**HOW TO COMPLETE THIS TASK:**
Check each line of the data, and copy those where "before" appears.

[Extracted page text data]
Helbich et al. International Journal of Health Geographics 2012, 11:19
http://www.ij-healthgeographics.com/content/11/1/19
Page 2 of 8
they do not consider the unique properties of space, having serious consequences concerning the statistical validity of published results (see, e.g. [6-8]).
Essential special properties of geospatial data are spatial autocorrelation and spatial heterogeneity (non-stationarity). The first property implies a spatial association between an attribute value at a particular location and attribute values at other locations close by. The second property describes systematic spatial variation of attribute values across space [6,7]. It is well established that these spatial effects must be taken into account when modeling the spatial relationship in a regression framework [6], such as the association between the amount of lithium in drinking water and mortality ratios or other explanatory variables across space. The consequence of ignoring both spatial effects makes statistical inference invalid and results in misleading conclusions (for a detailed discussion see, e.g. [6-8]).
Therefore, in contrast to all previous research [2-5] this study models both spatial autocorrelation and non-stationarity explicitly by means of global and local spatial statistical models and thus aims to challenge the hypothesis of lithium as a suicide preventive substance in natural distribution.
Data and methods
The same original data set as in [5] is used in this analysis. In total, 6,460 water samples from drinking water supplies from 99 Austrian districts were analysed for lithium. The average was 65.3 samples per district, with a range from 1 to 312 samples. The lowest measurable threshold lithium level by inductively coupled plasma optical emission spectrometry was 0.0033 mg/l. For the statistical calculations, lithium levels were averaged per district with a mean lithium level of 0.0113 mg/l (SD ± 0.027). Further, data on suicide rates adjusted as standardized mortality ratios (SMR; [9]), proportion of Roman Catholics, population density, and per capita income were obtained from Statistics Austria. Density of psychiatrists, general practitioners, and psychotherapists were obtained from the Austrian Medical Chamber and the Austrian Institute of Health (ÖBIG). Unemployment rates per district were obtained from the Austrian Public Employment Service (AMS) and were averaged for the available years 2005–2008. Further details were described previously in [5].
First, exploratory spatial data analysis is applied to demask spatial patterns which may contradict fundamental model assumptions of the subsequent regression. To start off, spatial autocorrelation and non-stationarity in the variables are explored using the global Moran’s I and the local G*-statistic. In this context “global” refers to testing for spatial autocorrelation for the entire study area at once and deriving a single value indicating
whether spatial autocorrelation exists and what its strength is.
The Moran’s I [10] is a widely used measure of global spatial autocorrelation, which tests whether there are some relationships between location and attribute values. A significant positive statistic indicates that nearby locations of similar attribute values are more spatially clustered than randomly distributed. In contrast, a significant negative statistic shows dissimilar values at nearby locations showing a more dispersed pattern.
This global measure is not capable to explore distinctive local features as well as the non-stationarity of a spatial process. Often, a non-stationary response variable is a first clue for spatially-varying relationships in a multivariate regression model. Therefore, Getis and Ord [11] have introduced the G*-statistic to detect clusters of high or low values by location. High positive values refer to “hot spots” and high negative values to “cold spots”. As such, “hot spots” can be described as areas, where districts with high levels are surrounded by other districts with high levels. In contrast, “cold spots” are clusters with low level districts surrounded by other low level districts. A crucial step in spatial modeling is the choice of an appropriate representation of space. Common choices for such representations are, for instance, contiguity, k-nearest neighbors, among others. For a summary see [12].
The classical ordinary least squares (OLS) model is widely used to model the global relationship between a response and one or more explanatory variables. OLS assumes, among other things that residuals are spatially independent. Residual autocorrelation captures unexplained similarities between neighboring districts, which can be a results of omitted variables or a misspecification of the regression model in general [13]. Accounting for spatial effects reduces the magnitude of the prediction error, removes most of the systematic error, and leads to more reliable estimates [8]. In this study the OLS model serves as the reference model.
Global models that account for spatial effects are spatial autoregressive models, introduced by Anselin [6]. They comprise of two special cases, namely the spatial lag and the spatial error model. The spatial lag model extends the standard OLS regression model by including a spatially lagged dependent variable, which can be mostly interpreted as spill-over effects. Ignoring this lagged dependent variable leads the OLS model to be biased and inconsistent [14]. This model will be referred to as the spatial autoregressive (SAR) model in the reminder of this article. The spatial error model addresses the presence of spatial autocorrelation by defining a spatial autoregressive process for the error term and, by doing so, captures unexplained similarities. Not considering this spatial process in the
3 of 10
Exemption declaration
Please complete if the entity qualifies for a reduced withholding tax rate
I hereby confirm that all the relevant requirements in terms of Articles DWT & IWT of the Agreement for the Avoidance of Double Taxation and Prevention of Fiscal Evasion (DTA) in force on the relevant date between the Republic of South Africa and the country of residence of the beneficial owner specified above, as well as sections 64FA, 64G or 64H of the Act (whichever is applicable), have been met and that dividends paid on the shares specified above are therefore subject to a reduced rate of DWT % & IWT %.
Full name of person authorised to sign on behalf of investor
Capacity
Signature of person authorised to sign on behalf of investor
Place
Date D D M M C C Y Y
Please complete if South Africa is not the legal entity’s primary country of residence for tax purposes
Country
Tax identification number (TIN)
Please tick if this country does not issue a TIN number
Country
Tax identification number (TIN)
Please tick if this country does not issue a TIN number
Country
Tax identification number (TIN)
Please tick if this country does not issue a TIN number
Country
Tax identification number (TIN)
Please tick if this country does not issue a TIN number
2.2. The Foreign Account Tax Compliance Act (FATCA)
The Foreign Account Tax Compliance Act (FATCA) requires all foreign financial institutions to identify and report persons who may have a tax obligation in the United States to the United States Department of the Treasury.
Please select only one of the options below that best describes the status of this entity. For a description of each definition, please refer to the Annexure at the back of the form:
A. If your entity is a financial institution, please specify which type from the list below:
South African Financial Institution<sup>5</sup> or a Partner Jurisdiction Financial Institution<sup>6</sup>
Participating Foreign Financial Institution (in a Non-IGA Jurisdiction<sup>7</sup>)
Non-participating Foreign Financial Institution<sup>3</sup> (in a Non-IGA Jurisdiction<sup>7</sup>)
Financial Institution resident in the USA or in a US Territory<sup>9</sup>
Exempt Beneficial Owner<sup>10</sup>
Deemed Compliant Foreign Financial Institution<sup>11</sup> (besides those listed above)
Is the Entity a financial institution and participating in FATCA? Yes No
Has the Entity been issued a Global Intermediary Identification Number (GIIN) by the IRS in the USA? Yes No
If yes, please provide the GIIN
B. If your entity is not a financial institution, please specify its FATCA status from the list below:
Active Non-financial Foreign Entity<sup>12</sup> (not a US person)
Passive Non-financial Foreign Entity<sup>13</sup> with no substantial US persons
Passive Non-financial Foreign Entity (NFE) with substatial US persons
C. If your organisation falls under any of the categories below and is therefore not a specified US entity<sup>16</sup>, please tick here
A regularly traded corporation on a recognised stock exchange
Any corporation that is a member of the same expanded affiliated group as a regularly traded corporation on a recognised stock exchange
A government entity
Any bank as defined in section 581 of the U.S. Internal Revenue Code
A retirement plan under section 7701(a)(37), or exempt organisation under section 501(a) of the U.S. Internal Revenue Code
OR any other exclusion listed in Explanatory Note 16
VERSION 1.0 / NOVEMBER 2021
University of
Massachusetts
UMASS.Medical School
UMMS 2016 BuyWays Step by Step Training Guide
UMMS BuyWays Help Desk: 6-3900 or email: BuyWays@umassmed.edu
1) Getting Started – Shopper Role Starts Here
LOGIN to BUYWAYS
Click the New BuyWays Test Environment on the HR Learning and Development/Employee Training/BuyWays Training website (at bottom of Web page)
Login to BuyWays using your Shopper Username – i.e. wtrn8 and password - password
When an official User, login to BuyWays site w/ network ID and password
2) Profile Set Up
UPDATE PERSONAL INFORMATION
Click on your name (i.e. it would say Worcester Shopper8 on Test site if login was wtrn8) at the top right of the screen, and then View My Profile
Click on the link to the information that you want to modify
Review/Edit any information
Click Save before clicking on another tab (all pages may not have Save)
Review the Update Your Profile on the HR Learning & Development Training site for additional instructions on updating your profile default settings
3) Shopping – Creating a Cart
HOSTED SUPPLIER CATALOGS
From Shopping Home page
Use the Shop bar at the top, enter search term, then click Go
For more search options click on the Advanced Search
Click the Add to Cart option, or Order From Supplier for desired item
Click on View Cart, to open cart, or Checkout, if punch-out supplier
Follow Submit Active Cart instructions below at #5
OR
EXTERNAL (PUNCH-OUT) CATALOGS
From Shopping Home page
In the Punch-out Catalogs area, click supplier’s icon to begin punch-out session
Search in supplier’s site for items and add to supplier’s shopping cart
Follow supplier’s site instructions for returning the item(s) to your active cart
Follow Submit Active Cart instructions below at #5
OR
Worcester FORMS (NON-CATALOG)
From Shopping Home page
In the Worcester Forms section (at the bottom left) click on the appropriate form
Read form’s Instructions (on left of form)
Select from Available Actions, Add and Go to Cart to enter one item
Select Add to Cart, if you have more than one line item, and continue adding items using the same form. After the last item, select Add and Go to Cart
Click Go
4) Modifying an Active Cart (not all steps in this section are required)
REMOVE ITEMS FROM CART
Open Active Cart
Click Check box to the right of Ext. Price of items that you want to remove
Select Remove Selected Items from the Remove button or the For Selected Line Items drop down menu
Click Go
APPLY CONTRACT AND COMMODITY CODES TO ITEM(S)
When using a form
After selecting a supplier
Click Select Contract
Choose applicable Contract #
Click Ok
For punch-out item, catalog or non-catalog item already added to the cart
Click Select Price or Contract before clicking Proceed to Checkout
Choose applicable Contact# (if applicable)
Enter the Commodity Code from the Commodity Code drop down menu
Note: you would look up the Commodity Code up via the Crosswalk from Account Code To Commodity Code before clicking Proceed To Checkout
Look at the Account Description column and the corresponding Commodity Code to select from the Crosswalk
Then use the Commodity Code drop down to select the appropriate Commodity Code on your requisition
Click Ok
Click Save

**FINAL ANSWER:**
Click Save before clicking on another tab (all pages may not have Save)
Click Select Price or Contract before clicking Proceed to Checkout
Note: you would look up the Commodity Code up via the Crosswalk from Account Code To Commodity Code before clicking Proceed To Checkout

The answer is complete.